It’s about time the Midwest’s quirky, progessive, edgy city of Madison got the quirky, progressive, edgy hotel it deserves, HotelRED.
The Midwest gets a bad rap. Sure, sometimes we folks pull-up our pleated jeans a little too high. Heck yeah, they may hit mid-ankle. You betcha we wear them with glaring white tennis shoes. I find this behavior endearing (to a point). But what you need to know is that bastions of coolness exist in these here flyover states. You just need to know where to look.
Look to Madison. It was always voted the biggest party school when I was in college, and since then Money magazine has declared it the best place to live in the U.S. Built on a lake. Home to Garbage (the alt band). Backdrop to the movie Back to School. Birthplace of The Onion (America’s Finest News Source). it’s about time this quirky, progessive, edgy town got the quirky, progressive, edgy hotel it deserves.
I’m the first to bitch about what hotels do wrong, so it’s time to address what hotels do right. I’ve stayed at HotelRED twice for work, but both times it felt more like a staycation.
Location: HotelRED is close to the hospitals and within vomiting distance of the stadium, but inconvenient if you’re visiting Capitol Square.
Directions: Clear-cut. Interactive Google Maps application on the website.
Parking: Free, covered, attached.
Service: The front desk reception is friendly and fast: one clerk gave me a shuttle ride to my restaurant.
Decor: The best part!
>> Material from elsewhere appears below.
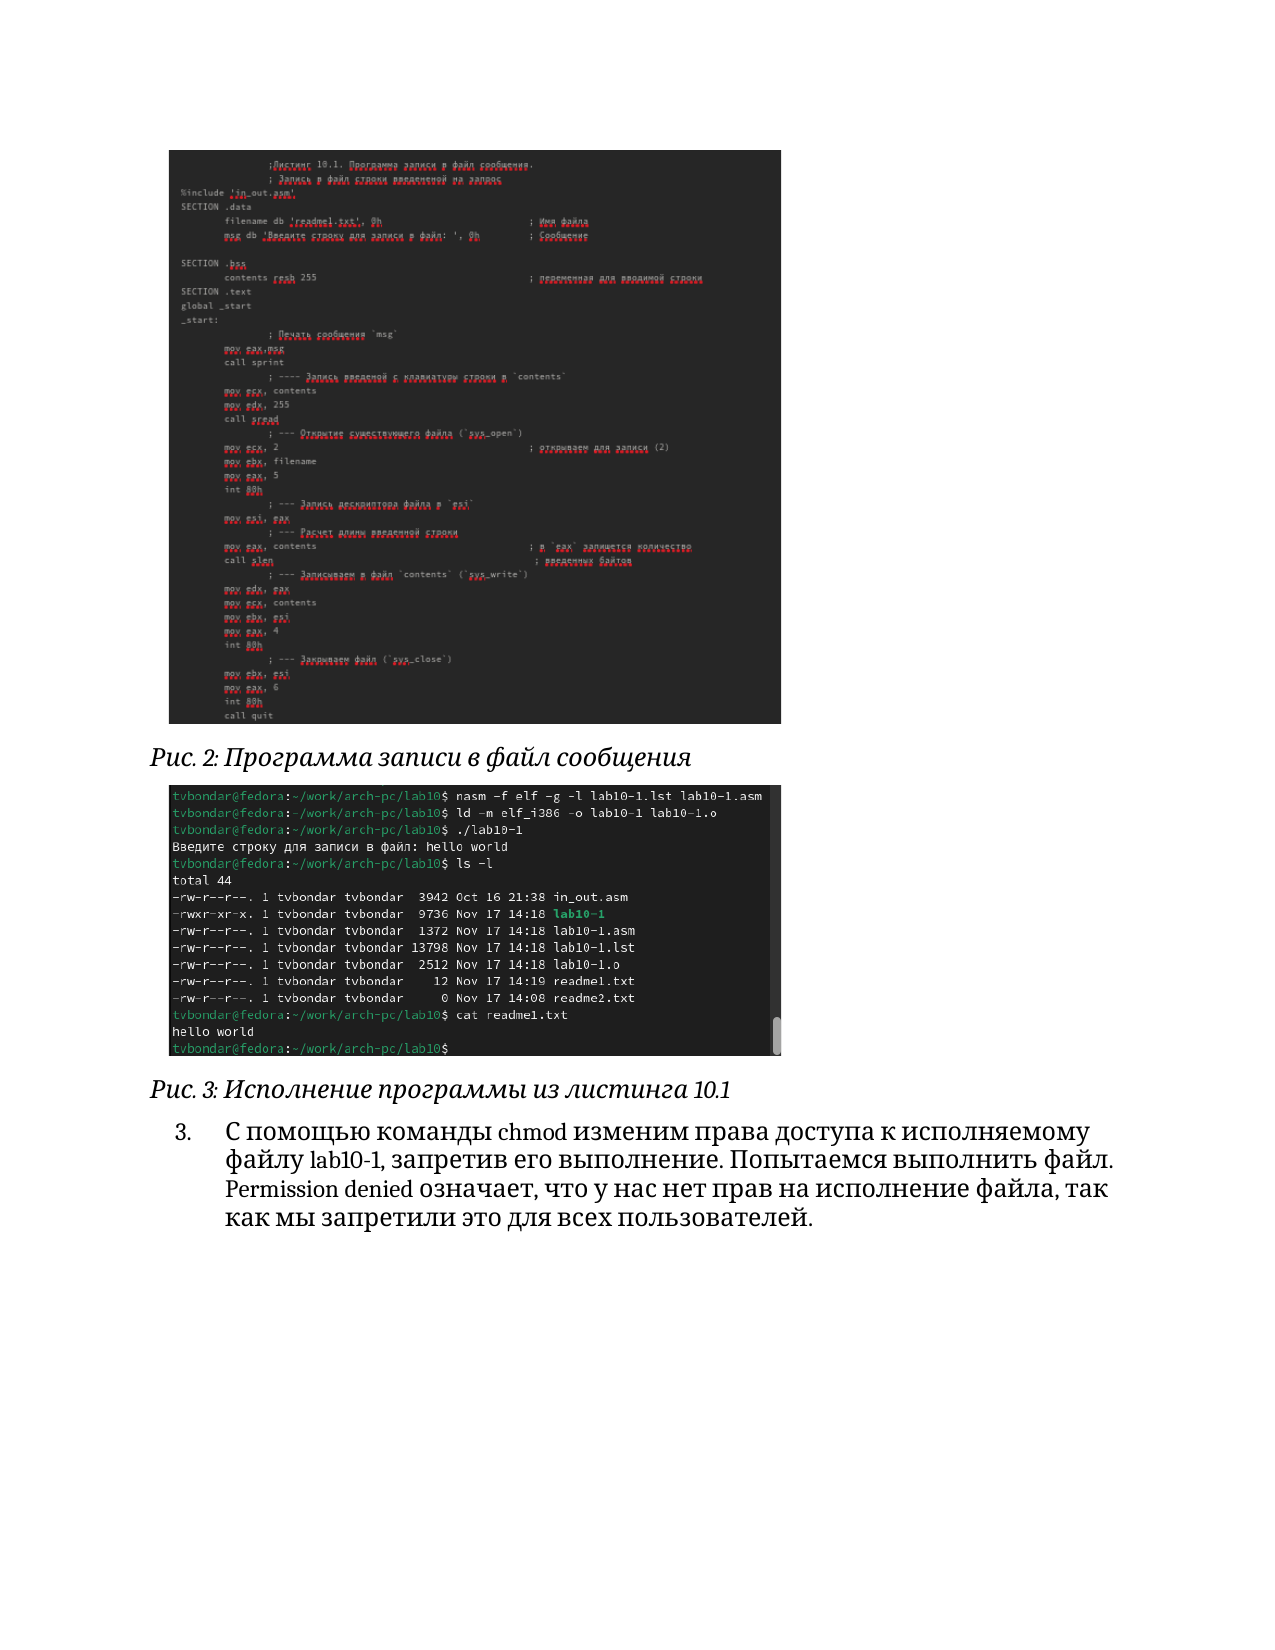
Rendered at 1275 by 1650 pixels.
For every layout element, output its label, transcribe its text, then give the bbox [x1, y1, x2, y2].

Industrial and boutique, with whimsical touches here and there (red candy, artichoke lamps, etc.) and contemporary furniture.
Restaurant: Open and inviting. Outdoor dining available. Breakfast is limited, but dinner is decent (it has improved since my first stay).
Sleeping Room: Request a room facing the street (they’re larger). I could have lived in mine. More spacious than average, with high ceilings and a deck. The glossy concrete floor and minimalist style feels very clean. Oh, and the shower…worth the price of the stay right here.
Did I mention the shower at HotelRED? Plus, Aveda products.
And, the bed: cloud-like. Cocaine-like. I damn-near blew-off my business meeting just to continue lying in it.
Fitness center: Unfortunately, none. But you have access to a nearby gym.
If you are quirky, progressive and edgy you will adore Madison (not your boring Midwest town) and you will adore HotelRED (not your boring chain hotel).